How many grams of Calcium Chloride can be formed by reacting 50.05 g of Calcium carbonate with 900.00 ml of .8000 M hydrochloric acid
To determine the grams of Calcium Chloride (CaCl2) formed from the reaction between Calcium Carbonate (CaCO3) and hydrochloric acid (HCl), we need to follow a few steps.
Step 1: Write the balanced chemical equation for the reaction:
CaCO3 + 2HCl -> CaCl2 + CO2 + H2O
Step 2: Calculate the number of moles of CaCO3:
We can use the formula n = m/M, where n is the number of moles, m is the mass, and M is the molar mass.
Given that the mass of CaCO3 is 50.05 grams and its molar mass is 100.09 g/mol:
n(CaCO3) = 50.05 g / 100.09 g/mol
n(CaCO3) ≈ 0.500 mol
Step 3: Determine the limiting reactant:
To find the limiting reactant, we compare the moles of CaCO3 to HCl using the stoichiometry of the balanced equation.
From the balanced equation, we can see that 1 mole of CaCO3 reacts with 2 moles of HCl to form 1 mole of CaCl2.
So, the moles of HCl needed to react with the given amount of CaCO3 can be calculated as follows:
n(HCl) = 0.500 mol CaCO3 * (2 mol HCl / 1 mol CaCO3)
n(HCl) = 1.000 mol
However, we need to convert the given volume of HCl solution (900.00 mL) into moles. Since the concentration of the HCl solution is given as 0.8000 M (moles per liter), we have:
n(HCl) = 0.8000 mol/L * 0.90000 L
n(HCl) = 0.720 mol
From the comparison, we can see that 0.720 mol of HCl is the limiting reactant because it is lower than the moles of CaCO3.
Step 4: Calculate the moles and then grams of CaCl2 produced:
Using the stoichiometry relationship, we know that for every 2 moles of HCl reacted, 1 mole of CaCl2 is produced.

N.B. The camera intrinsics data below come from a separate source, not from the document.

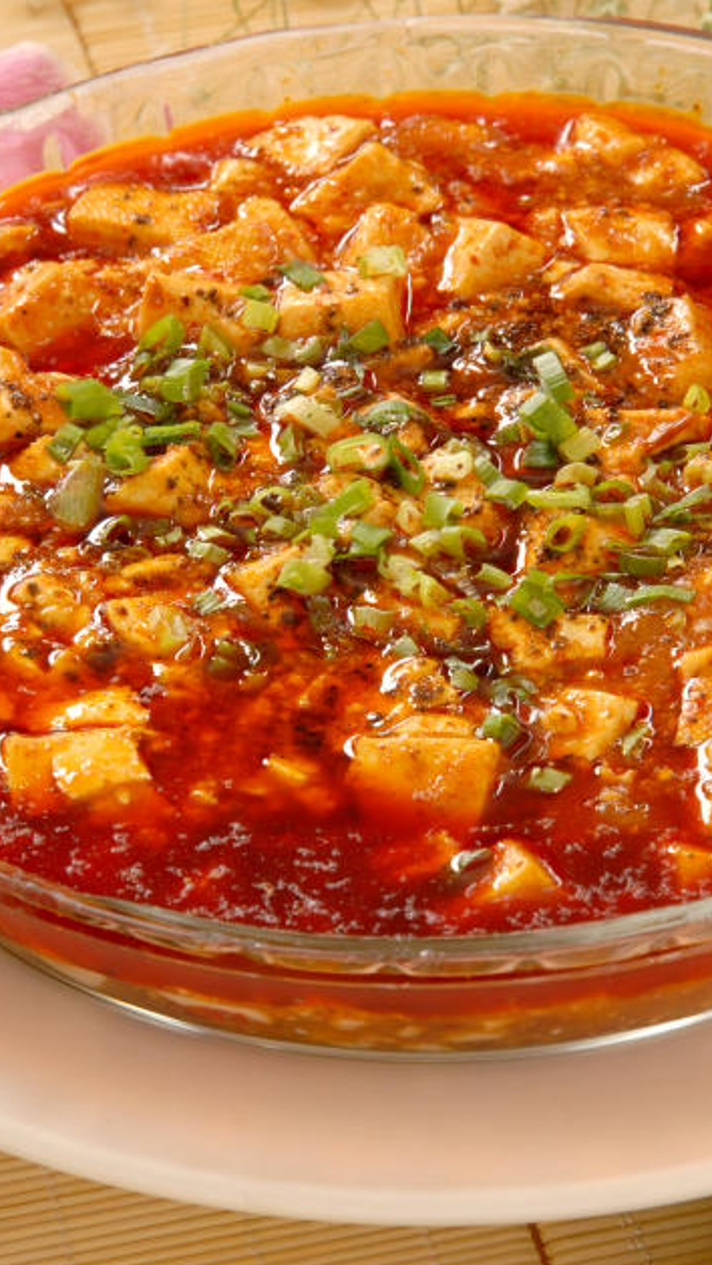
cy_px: 592
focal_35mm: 205
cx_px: 428
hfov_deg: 5.9
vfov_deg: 10.5
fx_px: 6878
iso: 100
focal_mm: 80
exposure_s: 1/125
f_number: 10
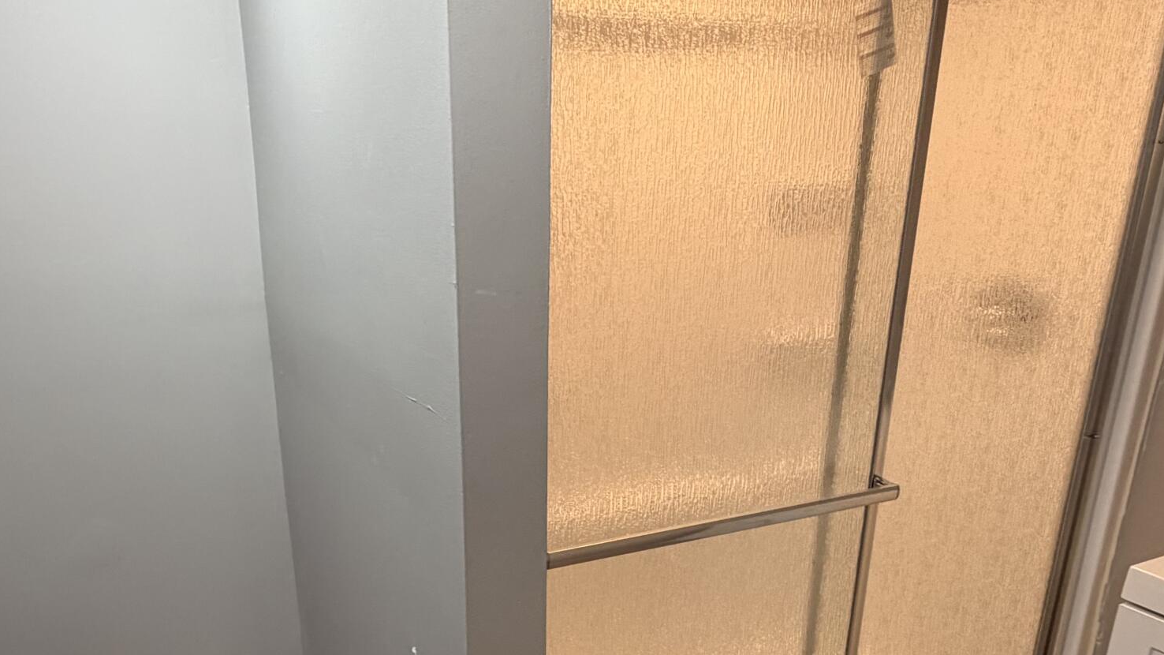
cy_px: 496
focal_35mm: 31
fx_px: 957
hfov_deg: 62.4
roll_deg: +1.1
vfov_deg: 36.8
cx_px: 513
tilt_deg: -20.7
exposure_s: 1/120
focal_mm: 2.22
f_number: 2.2
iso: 250
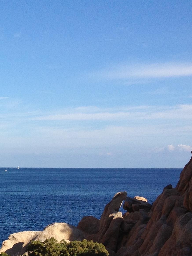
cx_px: -105
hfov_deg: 14.0
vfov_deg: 20.0
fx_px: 725
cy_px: 159
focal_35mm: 98
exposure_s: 1/1842
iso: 64
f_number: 2.4
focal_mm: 4.28
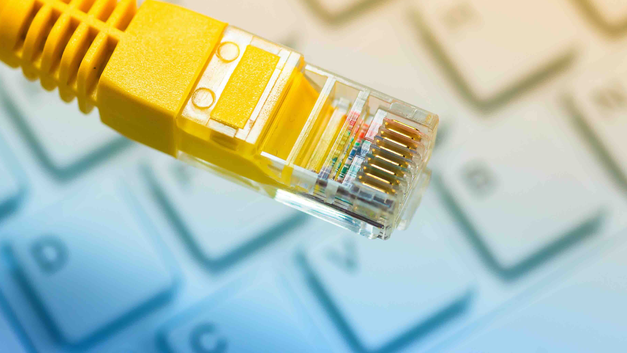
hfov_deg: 19.4
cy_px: 137
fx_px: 1829
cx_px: 283
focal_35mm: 110
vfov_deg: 11.0
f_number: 6.3
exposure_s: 1/20
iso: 200
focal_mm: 60
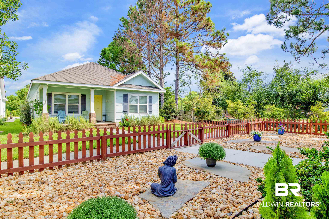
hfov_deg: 86.9
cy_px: 110
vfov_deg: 64.6
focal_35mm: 19
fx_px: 174
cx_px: 164
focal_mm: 19
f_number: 11
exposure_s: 1/125
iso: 200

Therefore, the moles of CaCl2 produced can be calculated as follows:
n(CaCl2) = 0.720 mol HCl * (1 mol CaCl2 / 2 mol HCl)
n(CaCl2) = 0.360 mol
Finally, we can calculate the mass of CaCl2 using the molar mass of CaCl2, which is 110.98 g/mol:
m(CaCl2) = n(CaCl2) * M(CaCl2)
m(CaCl2) = 0.360 mol * 110.98 g/mol
m(CaCl2) ≈ 39.87 g
So, approximately 39.87 grams of Calcium Chloride (CaCl2) can be formed by reacting 50.05 grams of Calcium Carbonate (CaCO3) with 900.00 mL of 0.8000 M hydrochloric acid (HCl).